Task statement
Can you lay out the text of every item below as a JSON list of strings, with one string per line and blank lines dropped?
• • • • •
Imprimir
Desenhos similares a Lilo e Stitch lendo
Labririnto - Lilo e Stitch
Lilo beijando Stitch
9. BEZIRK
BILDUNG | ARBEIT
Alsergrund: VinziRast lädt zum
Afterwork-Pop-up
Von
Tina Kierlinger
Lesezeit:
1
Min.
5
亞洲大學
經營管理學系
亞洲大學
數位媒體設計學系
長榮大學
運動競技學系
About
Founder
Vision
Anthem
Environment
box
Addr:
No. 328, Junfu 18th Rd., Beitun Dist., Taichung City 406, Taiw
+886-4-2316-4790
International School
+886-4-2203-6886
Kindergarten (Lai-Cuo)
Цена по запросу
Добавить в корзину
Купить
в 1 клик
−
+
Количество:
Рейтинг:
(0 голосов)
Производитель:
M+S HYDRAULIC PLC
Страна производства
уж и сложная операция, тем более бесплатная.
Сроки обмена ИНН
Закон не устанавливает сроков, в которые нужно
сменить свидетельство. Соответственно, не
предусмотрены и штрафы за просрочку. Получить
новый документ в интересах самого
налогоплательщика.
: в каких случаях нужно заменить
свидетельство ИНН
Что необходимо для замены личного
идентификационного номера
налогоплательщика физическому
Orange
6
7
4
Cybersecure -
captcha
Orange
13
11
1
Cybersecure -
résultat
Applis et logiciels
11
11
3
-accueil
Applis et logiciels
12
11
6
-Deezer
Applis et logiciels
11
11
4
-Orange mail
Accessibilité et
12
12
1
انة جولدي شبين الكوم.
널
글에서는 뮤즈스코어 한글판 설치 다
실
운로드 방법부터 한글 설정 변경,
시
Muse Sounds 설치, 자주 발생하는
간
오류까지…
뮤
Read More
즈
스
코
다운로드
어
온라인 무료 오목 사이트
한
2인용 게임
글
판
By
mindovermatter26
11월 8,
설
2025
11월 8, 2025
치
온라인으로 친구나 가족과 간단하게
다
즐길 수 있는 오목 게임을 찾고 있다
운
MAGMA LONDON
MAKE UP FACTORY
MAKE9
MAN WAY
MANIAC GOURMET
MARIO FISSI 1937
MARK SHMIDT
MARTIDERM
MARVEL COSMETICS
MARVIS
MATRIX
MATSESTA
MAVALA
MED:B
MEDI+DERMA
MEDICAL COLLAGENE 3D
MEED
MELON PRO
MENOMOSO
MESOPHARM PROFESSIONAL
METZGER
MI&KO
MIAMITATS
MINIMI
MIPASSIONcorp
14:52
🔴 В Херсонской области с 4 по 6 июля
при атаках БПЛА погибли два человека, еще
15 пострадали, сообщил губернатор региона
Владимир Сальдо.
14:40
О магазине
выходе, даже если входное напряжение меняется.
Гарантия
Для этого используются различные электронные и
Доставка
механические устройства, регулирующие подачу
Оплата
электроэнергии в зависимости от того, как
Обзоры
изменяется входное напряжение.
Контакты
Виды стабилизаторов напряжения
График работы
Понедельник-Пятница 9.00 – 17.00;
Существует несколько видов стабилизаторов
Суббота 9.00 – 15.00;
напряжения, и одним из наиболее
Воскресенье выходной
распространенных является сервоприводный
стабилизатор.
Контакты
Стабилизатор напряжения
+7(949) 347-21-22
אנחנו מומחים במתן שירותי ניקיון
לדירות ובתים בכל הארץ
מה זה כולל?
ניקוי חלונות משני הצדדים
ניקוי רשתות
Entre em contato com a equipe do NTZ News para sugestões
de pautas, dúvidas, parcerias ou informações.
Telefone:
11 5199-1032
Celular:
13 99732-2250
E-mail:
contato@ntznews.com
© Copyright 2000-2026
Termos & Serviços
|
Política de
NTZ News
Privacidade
• • • • •
Answer box
[
  "Imprimir",
  "Desenhos similares a Lilo e Stitch lendo",
  "Labririnto - Lilo e Stitch",
  "Lilo beijando Stitch",
  "9. BEZIRK",
  "BILDUNG | ARBEIT",
  "Alsergrund: VinziRast lädt zum",
  "Afterwork-Pop-up",
  "Von",
  "Tina Kierlinger",
  "Lesezeit:",
  "1",
  "Min.",
  "5",
  "亞洲大學",
  "經營管理學系",
  "亞洲大學",
  "數位媒體設計學系",
  "長榮大學",
  "運動競技學系",
  "About",
  "Founder",
  "Vision",
  "Anthem",
  "Environment",
  "box",
  "Addr:",
  "No. 328, Junfu 18th Rd., Beitun Dist., Taichung City 406, Taiw",
  "+886-4-2316-4790",
  "International School",
  "+886-4-2203-6886",
  "Kindergarten (Lai-Cuo)",
  "Цена по запросу",
  "Добавить в корзину",
  "Купить",
  "в 1 клик",
  "−",
  "+",
  "Количество:",
  "Рейтинг:",
  "(0 голосов)",
  "Производитель:",
  "M+S HYDRAULIC PLC",
  "Страна производства",
  "уж и сложная операция, тем более бесплатная.",
  "Сроки обмена ИНН",
  "Закон не устанавливает сроков, в которые нужно",
  "сменить свидетельство. Соответственно, не",
  "предусмотрены и штрафы за просрочку. Получить",
  "новый документ в интересах самого",
  "налогоплательщика.",
  ": в каких случаях нужно заменить",
  "свидетельство ИНН",
  "Что необходимо для замены личного",
  "идентификационного номера",
  "налогоплательщика физическому",
  "Orange",
  "6",
  "7",
  "4",
  "Cybersecure -",
  "captcha",
  "Orange",
  "13",
  "11",
  "1",
  "Cybersecure -",
  "résultat",
  "Applis et logiciels",
  "11",
  "11",
  "3",
  "-accueil",
  "Applis et logiciels",
  "12",
  "11",
  "6",
  "-Deezer",
  "Applis et logiciels",
  "11",
  "11",
  "4",
  "-Orange mail",
  "Accessibilité et",
  "12",
  "12",
  "1",
  "انة جولدي شبين الكوم.",
  "널",
  "글에서는 뮤즈스코어 한글판 설치 다",
  "실",
  "운로드 방법부터 한글 설정 변경,",
  "시",
  "Muse Sounds 설치, 자주 발생하는",
  "간",
  "오류까지…",
  "뮤",
  "Read More",
  "즈",
  "스",
  "코",
  "다운로드",
  "어",
  "온라인 무료 오목 사이트",
  "한",
  "2인용 게임",
  "글",
  "판",
  "By",
  "mindovermatter26",
  "11월 8,",
  "설",
  "2025",
  "11월 8, 2025",
  "치",
  "온라인으로 친구나 가족과 간단하게",
  "다",
  "즐길 수 있는 오목 게임을 찾고 있다",
  "운",
  "MAGMA LONDON",
  "MAKE UP FACTORY",
  "MAKE9",
  "MAN WAY",
  "MANIAC GOURMET",
  "MARIO FISSI 1937",
  "MARK SHMIDT",
  "MARTIDERM",
  "MARVEL COSMETICS",
  "MARVIS",
  "MATRIX",
  "MATSESTA",
  "MAVALA",
  "MED:B",
  "MEDI+DERMA",
  "MEDICAL COLLAGENE 3D",
  "MEED",
  "MELON PRO",
  "MENOMOSO",
  "MESOPHARM PROFESSIONAL",
  "METZGER",
  "MI&KO",
  "MIAMITATS",
  "MINIMI",
  "MIPASSIONcorp",
  "14:52",
  "🔴 В Херсонской области с 4 по 6 июля",
  "при атаках БПЛА погибли два человека, еще",
  "15 пострадали, сообщил губернатор региона",
  "Владимир Сальдо.",
  "14:40",
  "О магазине",
  "выходе, даже если входное напряжение меняется.",
  "Гарантия",
  "Для этого используются различные электронные и",
  "Доставка",
  "механические устройства, регулирующие подачу",
  "Оплата",
  "электроэнергии в зависимости от того, как",
  "Обзоры",
  "изменяется входное напряжение.",
  "Контакты",
  "Виды стабилизаторов напряжения",
  "График работы",
  "Понедельник-Пятница 9.00 – 17.00;",
  "Существует несколько видов стабилизаторов",
  "Суббота 9.00 – 15.00;",
  "напряжения, и одним из наиболее",
  "Воскресенье выходной",
  "распространенных является сервоприводный",
  "стабилизатор.",
  "Контакты",
  "Стабилизатор напряжения",
  "+7(949) 347-21-22",
  "אנחנו מומחים במתן שירותי ניקיון",
  "לדירות ובתים בכל הארץ",
  "מה זה כולל?",
  "ניקוי חלונות משני הצדדים",
  "ניקוי רשתות",
  "Entre em contato com a equipe do NTZ News para sugestões",
  "de pautas, dúvidas, parcerias ou informações.",
  "Telefone:",
  "11 5199-1032",
  "Celular:",
  "13 99732-2250",
  "E-mail:",
  "contato@ntznews.com",
  "© Copyright 2000-2026",
  "Termos & Serviços",
  "|",
  "Política de",
  "NTZ News",
  "Privacidade"
]